Kekuatan aneh itu mencegah berlakunya Hukum Kehidupan miliknya!
“Ini… kekuatan Dao Surgawi?!”
Blackie telah bersama Chen Fan cukup lama sejak awal dan sangat mengenal Pedang Iblis Pemutus Langit milik Chen Fan.
Pedang yang melukainya barusan, kekuatan yang dimilikinya, sangat mirip dengan Kekuatan Surgawi pada Pedang Iblis Pemutus Langit!
Pada saat itu…
Beberapa sosok muncul di tempat kejadian, Gangzi, Ye Hao, dan Chu Xuan sudah terlihat di samping Blackie.

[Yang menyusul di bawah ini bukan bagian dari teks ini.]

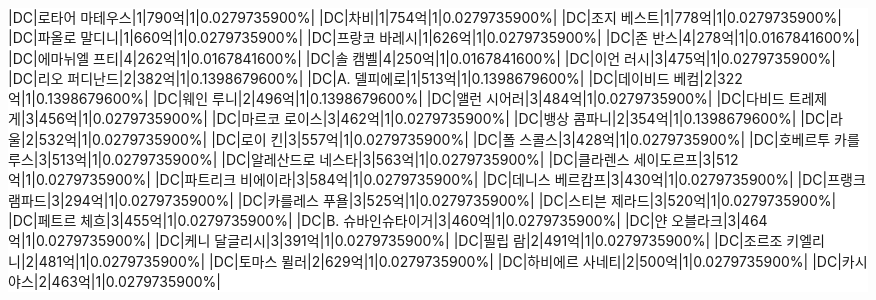|DC|로타어 마테우스|1|790억|1|0.0279735900%|
|DC|차비|1|754억|1|0.0279735900%|
|DC|조지 베스트|1|778억|1|0.0279735900%|
|DC|파올로 말디니|1|660억|1|0.0279735900%|
|DC|프랑코 바레시|1|626억|1|0.0279735900%|
|DC|존 반스|4|278억|1|0.0167841600%|
|DC|에마뉘엘 프티|4|262억|1|0.0167841600%|
|DC|솔 캠벨|4|250억|1|0.0167841600%|
|DC|이언 러시|3|475억|1|0.0279735900%|
|DC|리오 퍼디난드|2|382억|1|0.1398679600%|
|DC|A. 델피에로|1|513억|1|0.1398679600%|
|DC|데이비드 베컴|2|322억|1|0.1398679600%|
|DC|웨인 루니|2|496억|1|0.1398679600%|
|DC|앨런 시어러|3|484억|1|0.0279735900%|
|DC|다비드 트레제게|3|456억|1|0.0279735900%|
|DC|마르코 로이스|3|462억|1|0.0279735900%|
|DC|뱅상 콤파니|2|354억|1|0.1398679600%|
|DC|라울|2|532억|1|0.0279735900%|
|DC|로이 킨|3|557억|1|0.0279735900%|
|DC|폴 스콜스|3|428억|1|0.0279735900%|
|DC|호베르투 카를루스|3|513억|1|0.0279735900%|
|DC|알레산드로 네스타|3|563억|1|0.0279735900%|
|DC|클라렌스 세이도르프|3|512억|1|0.0279735900%|
|DC|파트리크 비에이라|3|584억|1|0.0279735900%|
|DC|데니스 베르캄프|3|430억|1|0.0279735900%|
|DC|프랭크 램파드|3|294억|1|0.0279735900%|
|DC|카를레스 푸욜|3|525억|1|0.0279735900%|
|DC|스티븐 제라드|3|520억|1|0.0279735900%|
|DC|페트르 체흐|3|455억|1|0.0279735900%|
|DC|B. 슈바인슈타이거|3|460억|1|0.0279735900%|
|DC|얀 오블라크|3|464억|1|0.0279735900%|
|DC|케니 달글리시|3|391억|1|0.0279735900%|
|DC|필립 람|2|491억|1|0.0279735900%|
|DC|조르조 키엘리니|2|481억|1|0.0279735900%|
|DC|토마스 뮐러|2|629억|1|0.0279735900%|
|DC|하비에르 사네티|2|500억|1|0.0279735900%|
|DC|카시야스|2|463억|1|0.0279735900%|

Gangzi meledak dalam amarah saat melihat lengan Blackie yang terputus, auranya melambung tinggi seolah siap menyerbu medan perang.
Chu Xuan dan Ye Hao, masing-masing di sisi kiri dan kanan, buru-buru menahannya.
“Kekuatan Surgawi?”
Chu Xuan dan Ye Hao saling bertukar pandang, mengamati pedang di tangan pria bersayap petir putih itu, ekspresi mereka berubah secara halus.
Adalah hal yang wajar jika Kekuatan Surgawi muncul di alam semesta yang akan terkikis oleh Kekosongan.
Di masa lalu, ketika Alam Semesta ke-109 sepenuhnya tertutupi oleh Kekosongan, hanya seorang Raja Dewa yang berhasil melarikan diri ke Alam Semesta ke-7 dengan Pedang Suci.
Dan Pedang Suci itu, selain menyembunyikan Jiwa Sisa dari dewa leluhur, juga memiliki Kekuatan Surgawi yang menakutkan!
“Maaf…”
Kemudian orang yang memegang Pedang Panjang itu berkata kepada Blackie dan yang lainnya, “Apa pun yang terjadi, aku tidak bisa membiarkan kalian membunuh saudaraku.”
Tiba-tiba, orang yang terjebak oleh Blackie membuka matanya kesakitan, mengerang pelan: “….”
Dia tidak menggunakan Indra Pendengaran Ilahi, melainkan berbicara dalam bahasa alam semesta ini.
Blackie dan yang lainnya tidak mengerti.
Namun pria bersayap petir putih itu gemetar hebat, tak percaya terpancar dari matanya, “Dukun… kau… kau sudah sadar kembali?”